Jedidiah Perdue, MD. Dr. Perdue has disclosed no relevant financial or other interests in any commercial companies pertaining to this educational activity.
REVIEW OF: Vourc’h M et al, JAMA 2021;325(8):732–741
STUDY TYPE: Randomized clinical trial
It’s known that people who drink unhealthy amounts of alcohol are more likely to get agitated if they’re admitted to the ICU. What to do about it is less well understood. In this study, researchers reasoned that mimicking some of alcohol’s effects with the GABA-B agonist baclofen might decrease agitation in patients on mechanical ventilation. The strategy makes sense pharmacologically, and baclofen even has some evidence for treating alcohol use disorder (see CATR, May/Jun 2020), but the results here were short of a slam dunk.

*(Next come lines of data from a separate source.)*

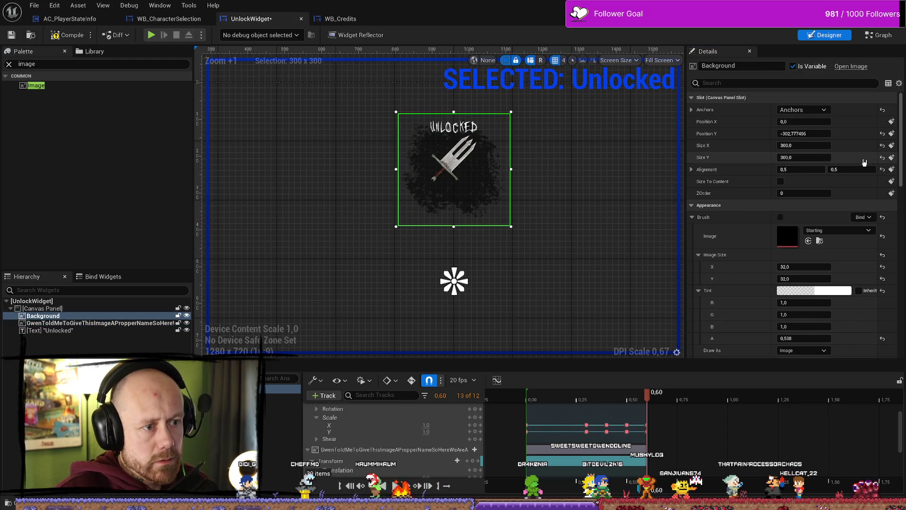
mouse_move(808, 134)
mouse_down()
mouse_move(799, 134)
mouse_move(809, 157)
mouse_up()
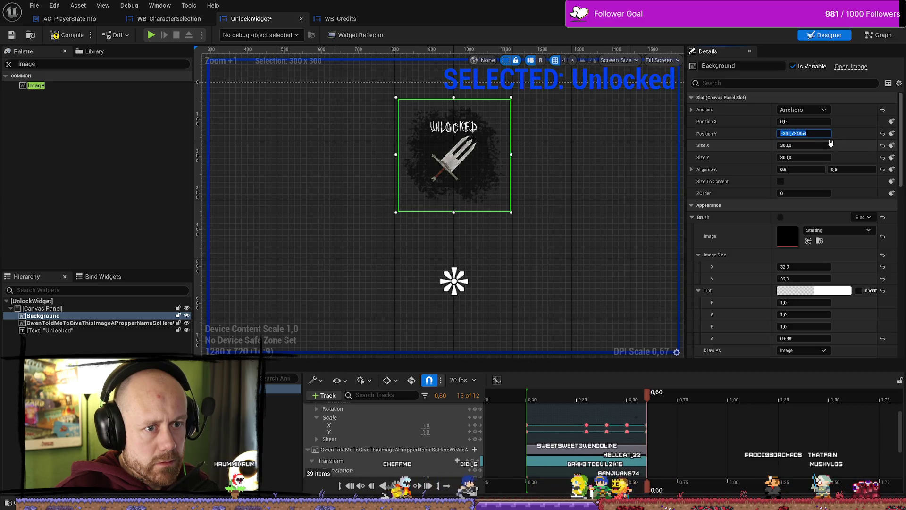
text(-340)
key(Return)
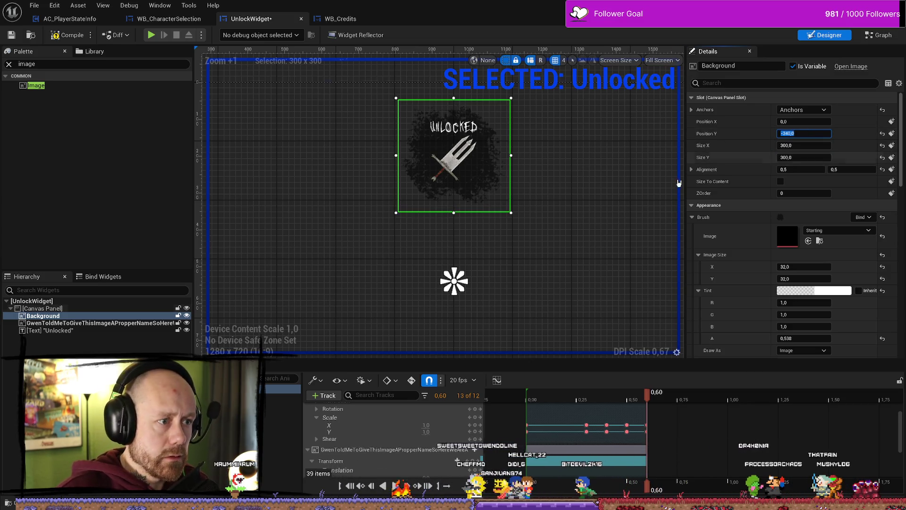
Set the Background image's tint alpha to 0,7, then compile and save the widget
click(563, 172)
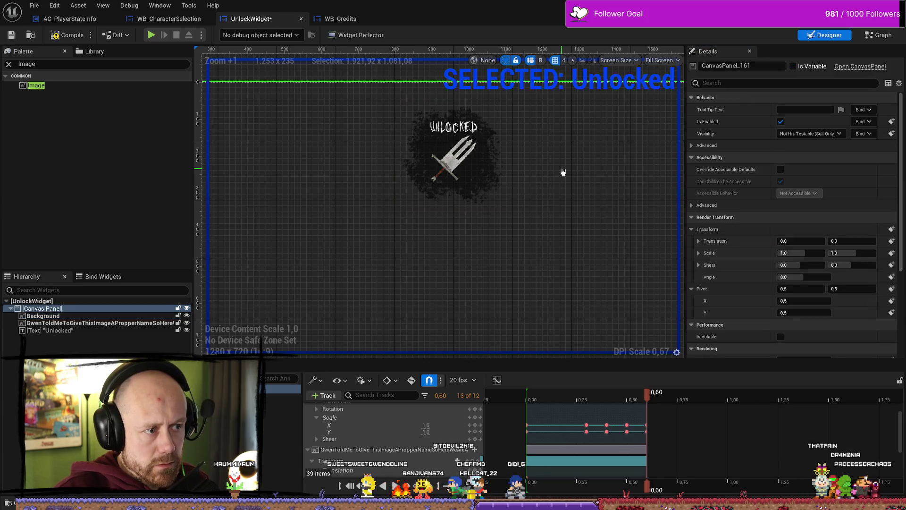
scroll(571, 172, down, 8)
scroll(532, 152, up, 8)
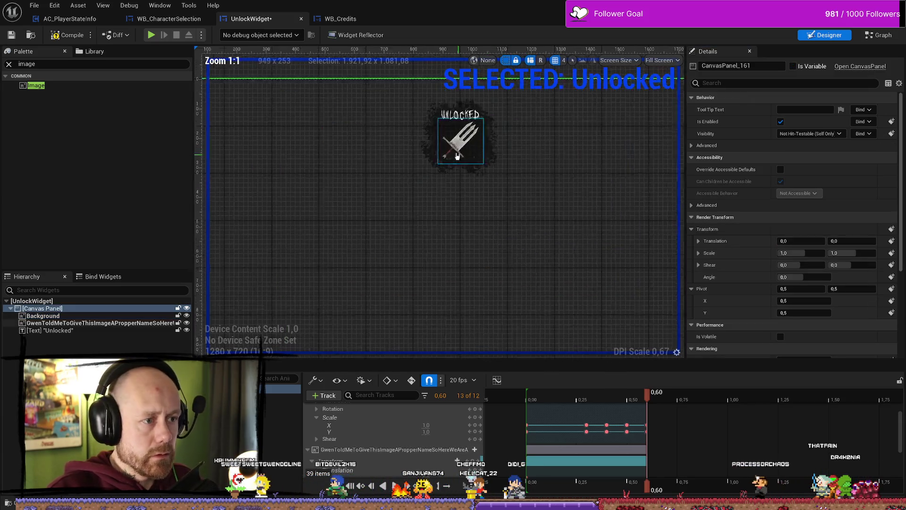
click(503, 147)
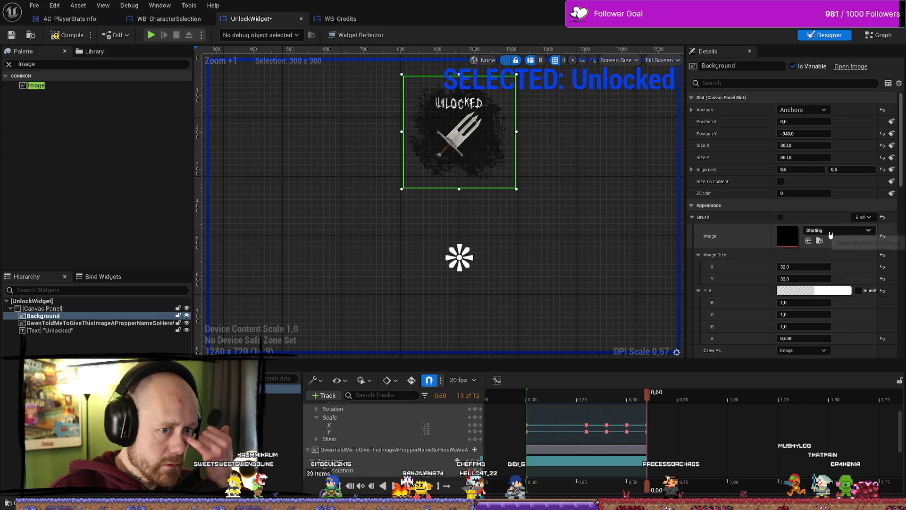
click(797, 290)
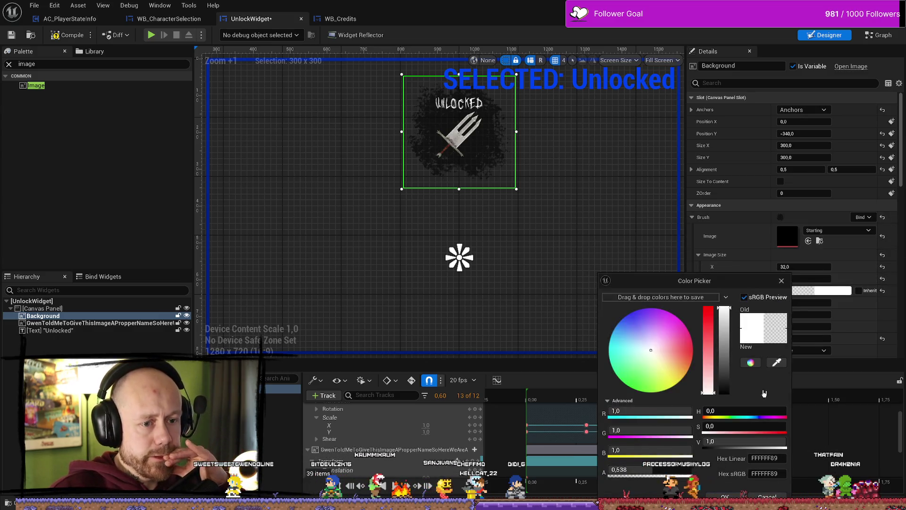
click(627, 470)
text(0,7)
key(Return)
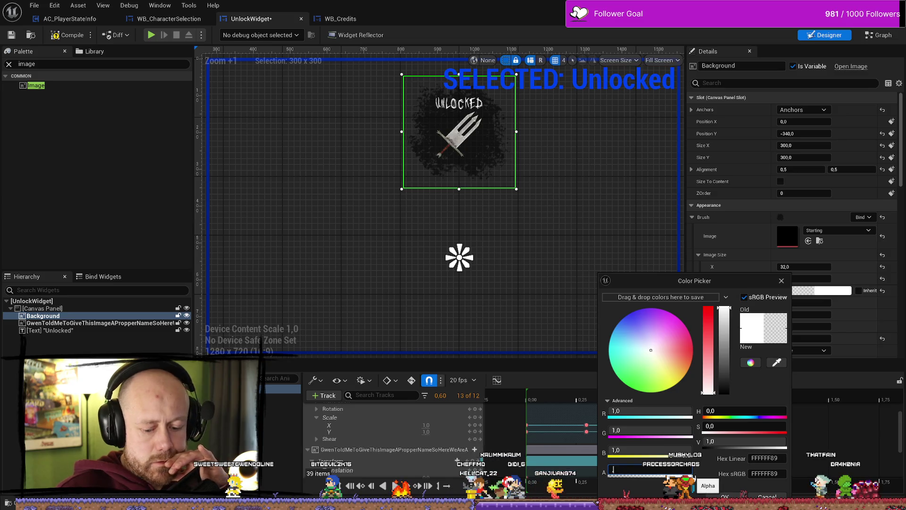
key(Return)
click(11, 36)
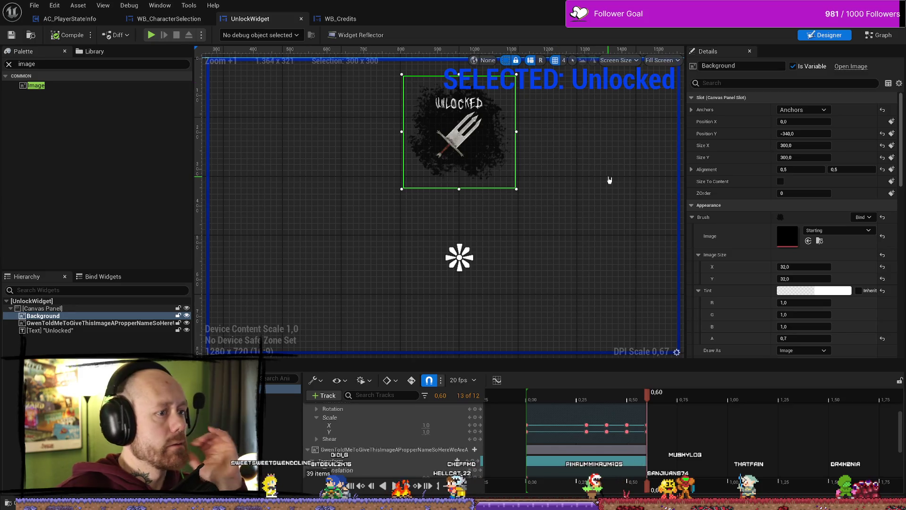
scroll(604, 188, down, 2)
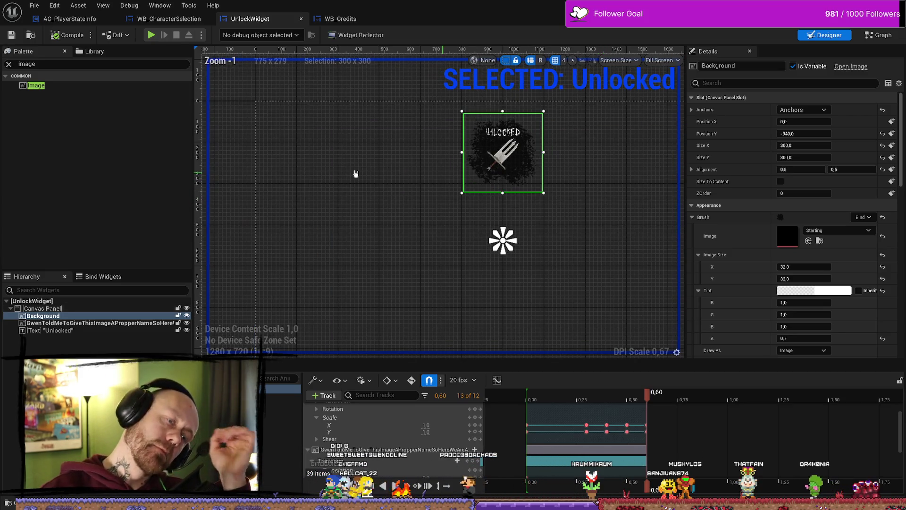
In the Event Graph, chain a Play Sound 2D node after Play Animation
click(880, 36)
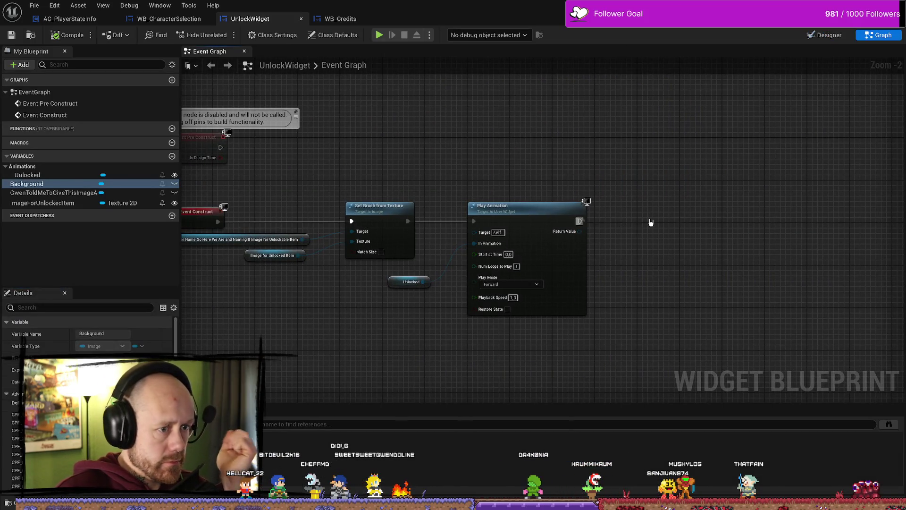
drag(649, 222, 647, 221)
text(play sound)
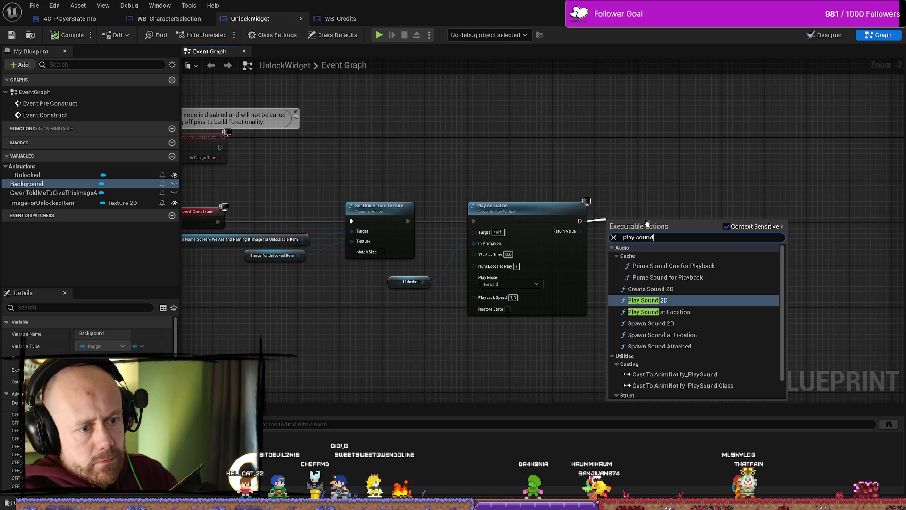
key(Return)
drag(628, 218, 677, 205)
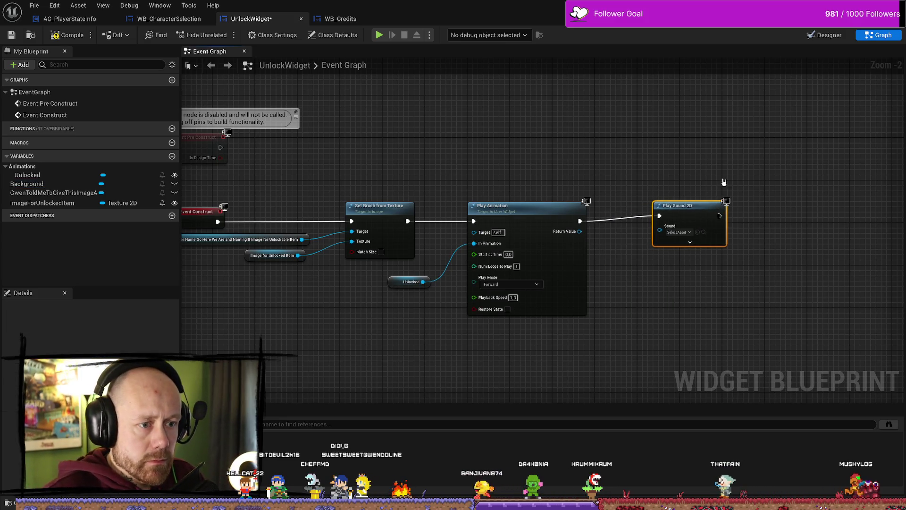
Expand the Play Sound 2D node's advanced pins and open its Sound list
scroll(689, 208, up, 3)
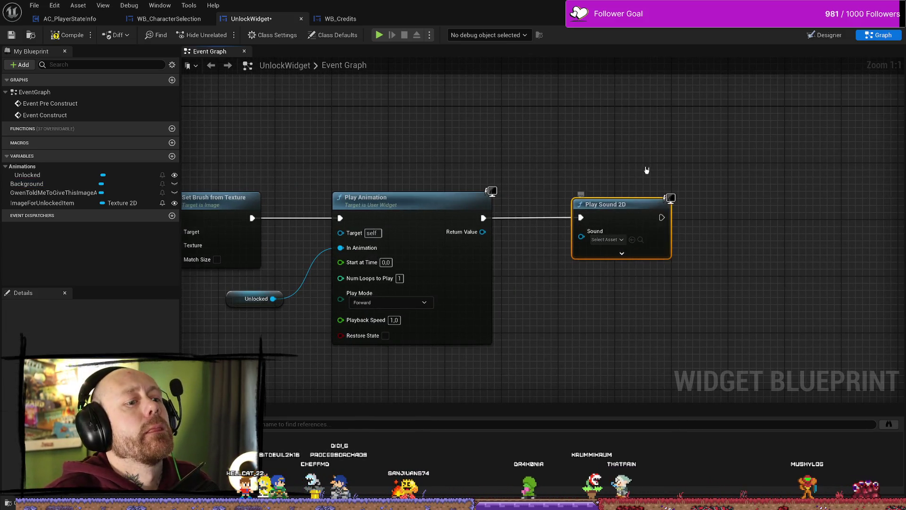
drag(641, 172, 601, 173)
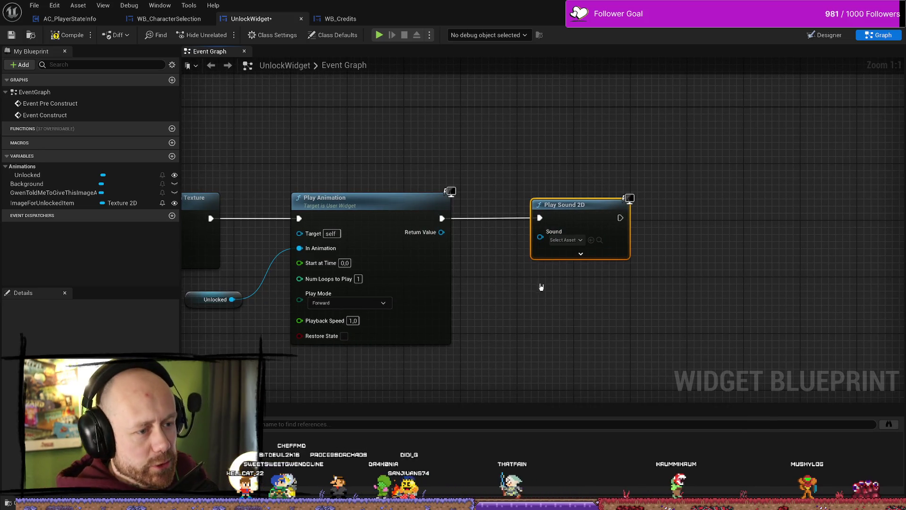
click(565, 240)
click(628, 167)
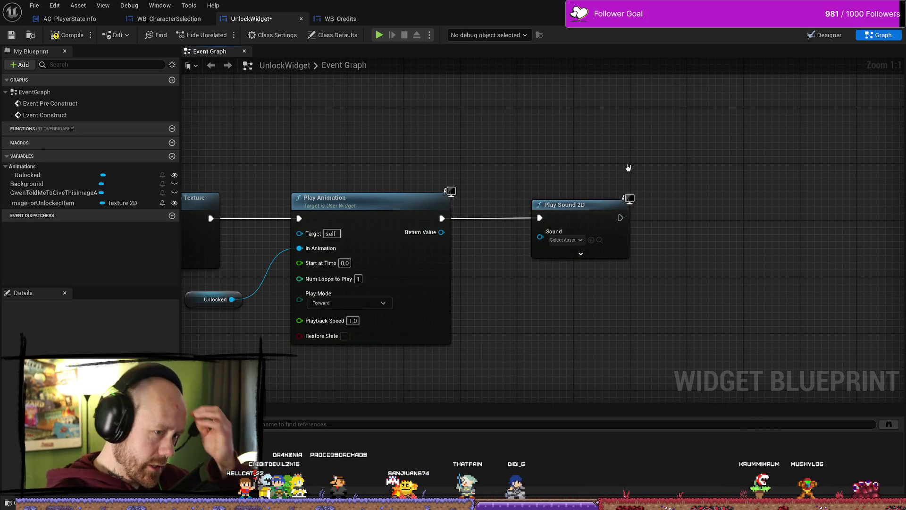
click(585, 255)
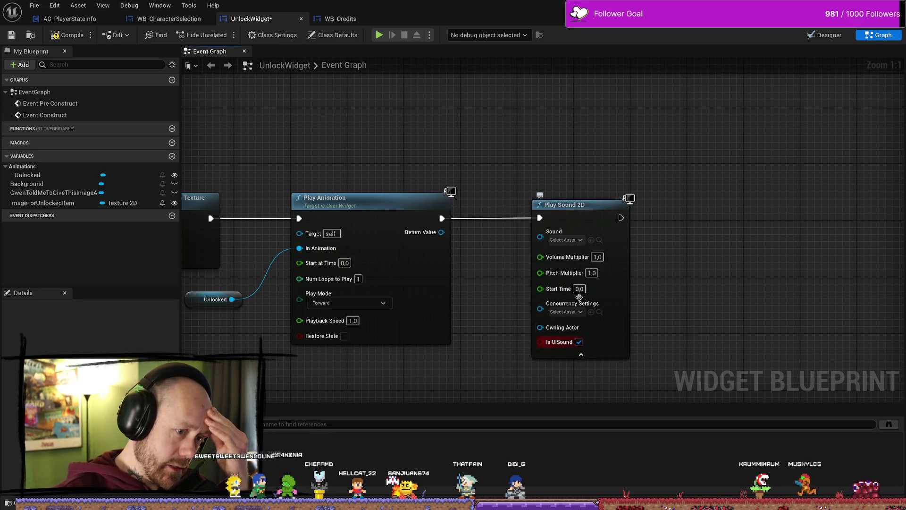
click(579, 239)
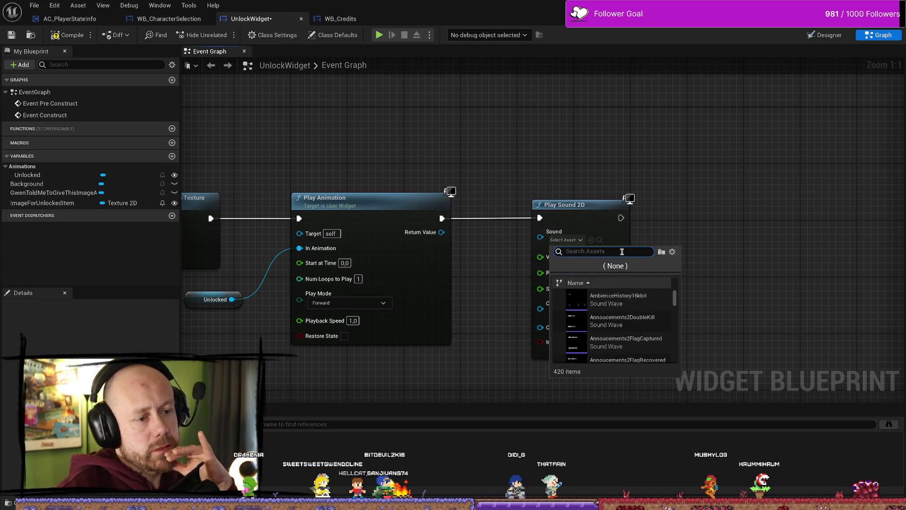
Scroll through the sound list and preview BrownianNoise_1
scroll(602, 321, down, 3)
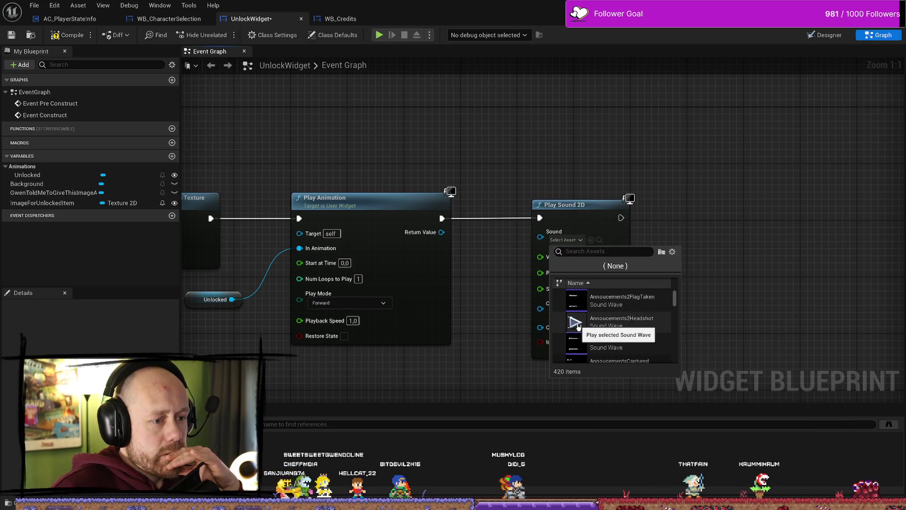
scroll(602, 328, down, 1)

This double-blind, randomized study involving 314 patients was conducted across 18 medical and surgical ICUs. Eligible patients were those with unhealthy alcohol use (greater than seven weekly standard drinks for women, greater than 14 for men) expected to require 24 hours or more of mechanical ventilation. Patients were randomized to placebo or baclofen, which was dosed based on eGFR and added to a standard anesthetic cocktail to maintain light sedation. The amount of baclofen used was quite high: 50–150 mg daily. For context, the FDA’s maximum recommended dose of baclofen is 80 mg daily. Unfortunately, the investigators did not lay out their rationale for choosing such a high dose.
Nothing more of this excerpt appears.